Ahora, les aviso: voy a cambiar el tema radicalmente. Ya he hablado de Cristóbal Guerra en este blog y he dicho que es el comentarista más desesperante que existe sobre la derretida faz de la Tierra. Sus insistentes metáforas e innecesarias muestras de fino lenguaje convierten el juego de fútbol más pendejo en una especie de obra de teatro shakesperiana que saca de sus casillas a cualquiera. Para él no hay jugadores disputando un partido de fútbol, no, para él hay aguerridos soldados del ejército napoleónico librando una batalla monumental, sin tregua, en medio de un mundo ensombrecido por la confusión que vive bajo el reinado del temor. Sus ojos no ven a Oliver Khan defendiendo la portería alemana, que va, el observa a una feroz piraña protegiéndose del ataque de algún caimán, delfín de agua dulce, pirarucu, arapaima o cualquier otro depredador de las turbias aguas de algún bosque inundado de la Amazonia. Da igual, sus comentarios siempre distraen y cuando finalmente termina de recitar su aburrido discurso, ya la jugada terminó y todos están en otra cosa. El tipo es una desgracia.
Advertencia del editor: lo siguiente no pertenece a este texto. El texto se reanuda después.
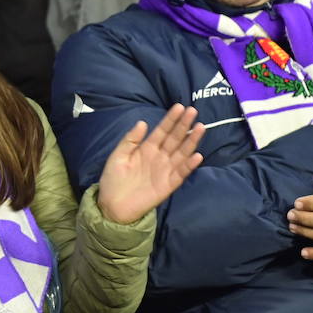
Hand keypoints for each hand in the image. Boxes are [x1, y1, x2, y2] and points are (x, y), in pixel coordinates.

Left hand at [96, 104, 202, 223]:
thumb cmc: (113, 180)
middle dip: (183, 125)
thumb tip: (142, 122)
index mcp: (147, 148)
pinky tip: (197, 155)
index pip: (162, 130)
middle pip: (174, 138)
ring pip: (181, 153)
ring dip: (191, 141)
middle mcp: (159, 157)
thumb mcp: (118, 156)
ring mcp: (165, 170)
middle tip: (193, 111)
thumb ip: (130, 140)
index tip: (180, 107)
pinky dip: (189, 165)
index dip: (170, 119)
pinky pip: (181, 173)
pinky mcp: (168, 185)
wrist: (112, 206)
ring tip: (200, 128)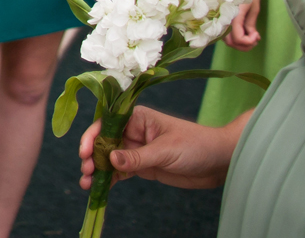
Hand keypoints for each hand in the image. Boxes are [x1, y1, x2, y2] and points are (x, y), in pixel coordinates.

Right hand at [78, 106, 237, 190]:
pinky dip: (109, 179)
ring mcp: (137, 150)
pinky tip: (99, 187)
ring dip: (97, 170)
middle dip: (92, 157)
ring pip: (109, 159)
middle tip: (86, 171)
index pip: (107, 124)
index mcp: (136, 118)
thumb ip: (137, 157)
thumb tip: (109, 159)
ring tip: (87, 183)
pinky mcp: (143, 167)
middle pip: (104, 143)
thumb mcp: (165, 151)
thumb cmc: (196, 145)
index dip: (92, 137)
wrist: (220, 161)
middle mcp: (132, 132)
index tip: (85, 152)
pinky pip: (121, 172)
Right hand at [225, 0, 261, 49]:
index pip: (238, 38)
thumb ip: (251, 24)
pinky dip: (234, 37)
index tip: (257, 35)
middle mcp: (224, 19)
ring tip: (251, 36)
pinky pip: (225, 33)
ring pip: (227, 40)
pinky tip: (244, 32)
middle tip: (255, 39)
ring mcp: (220, 19)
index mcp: (233, 15)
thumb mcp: (253, 7)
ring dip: (239, 43)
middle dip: (245, 45)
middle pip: (231, 43)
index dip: (249, 42)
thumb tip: (253, 38)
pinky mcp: (220, 19)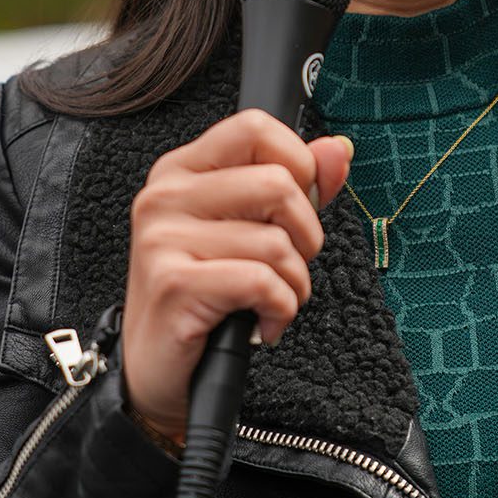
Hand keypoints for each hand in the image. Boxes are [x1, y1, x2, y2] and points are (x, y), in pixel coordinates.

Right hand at [121, 111, 352, 442]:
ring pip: (276, 242)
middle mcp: (165, 195)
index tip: (298, 205)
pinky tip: (263, 322)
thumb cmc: (209, 295)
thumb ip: (297, 184)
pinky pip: (262, 282)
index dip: (296, 162)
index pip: (253, 126)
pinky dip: (280, 309)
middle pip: (277, 183)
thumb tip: (338, 150)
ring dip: (294, 284)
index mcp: (182, 170)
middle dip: (306, 235)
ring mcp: (163, 239)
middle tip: (288, 265)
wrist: (160, 371)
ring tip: (272, 300)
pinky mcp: (173, 284)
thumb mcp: (251, 230)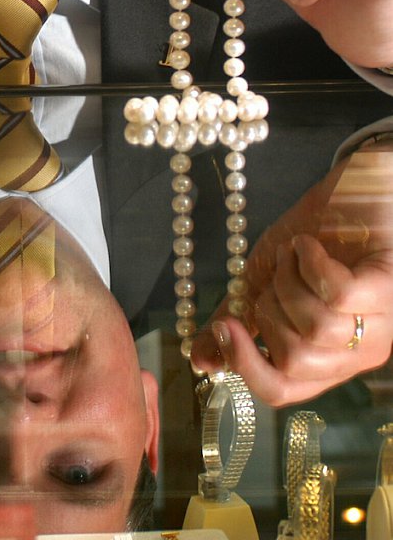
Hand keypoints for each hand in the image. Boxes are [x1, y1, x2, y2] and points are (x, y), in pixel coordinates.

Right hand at [191, 144, 392, 405]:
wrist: (354, 185)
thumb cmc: (315, 233)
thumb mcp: (265, 277)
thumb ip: (238, 319)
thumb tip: (200, 358)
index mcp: (326, 358)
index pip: (282, 390)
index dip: (246, 367)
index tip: (225, 328)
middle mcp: (357, 352)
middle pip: (295, 361)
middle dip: (270, 309)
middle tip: (279, 273)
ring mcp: (379, 325)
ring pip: (315, 328)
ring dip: (290, 280)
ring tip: (296, 254)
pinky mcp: (388, 290)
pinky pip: (337, 297)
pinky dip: (311, 263)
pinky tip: (310, 245)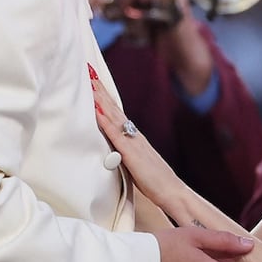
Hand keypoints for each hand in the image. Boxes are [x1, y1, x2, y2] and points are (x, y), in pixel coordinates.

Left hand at [90, 71, 177, 204]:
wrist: (173, 192)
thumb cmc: (155, 182)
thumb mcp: (138, 163)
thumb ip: (126, 154)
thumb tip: (113, 151)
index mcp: (134, 137)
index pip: (117, 112)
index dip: (105, 96)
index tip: (95, 80)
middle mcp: (134, 135)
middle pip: (114, 108)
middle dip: (100, 89)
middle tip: (88, 70)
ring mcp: (133, 142)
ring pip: (114, 115)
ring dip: (101, 98)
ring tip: (90, 82)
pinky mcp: (131, 154)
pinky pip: (116, 134)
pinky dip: (105, 121)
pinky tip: (96, 111)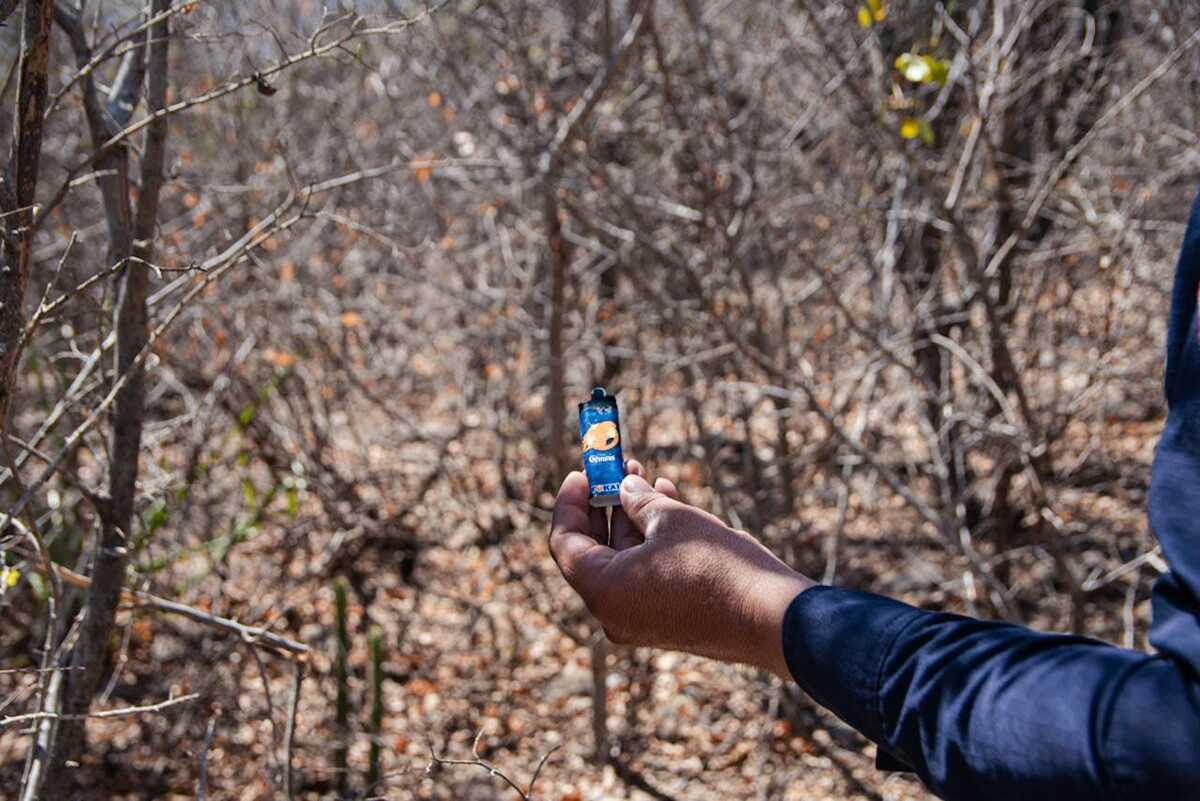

Pues bien, hago esta nueva mención porque aparentemente Cristóbal Guerra no se ha conformado con arruinar todos y cada uno de los partidos de fútbol en los que ha participado como narrador, sino que además parece haber dado origen a una especie de secta que aprendió a imitar su irritante oratoria. Aparentemente, los miembros de este extraño grupo de individuos son muy variados, pero se ha descubierto que al menos uno de ellos navega en internet buscando oportunidades que le permitan hacer gala de un extraordinario repertorio de metáforas y refinadas palabras. Para respaldar esta teoría, el autor me ha pasado el link de una página de relaciones interpersonales, tipo hi5 o facebook, en la que hay fotos de una linda chica caraqueña y justo debajo, en la parte de los comentarios, la prueba contundente de que existe al menos un discípulo de Cristóbal Guerra:


¿El volátil aletear del colibrí? ¿El ágil desplazamiento del delfín?. Qué coño pasó en ese comentario, no tengo idea. Si a mí me ladilla ver un juego de fútbol con un tipo diciendo necedades, puedo imaginarme la reacción de la chica que tuvo que lidiar con este fanático de Animal Planet en su página de comentarios. Y me lo puedo imaginar porque también me mandaron un jpg con la respuesta:


Así que preste atención Sr. Guerra: somos gente común y corriente, así que no es necesario narrar los partidos de fútbol -mucho menos si son los del mundial- utilizando palabras rebuscadas. Sea usted mismo, sin importar nada más porque eso es tan importante como vivir. ¿Para qué fingir ser alguien más? Saludos Cristóbal y de nuevo, gracias.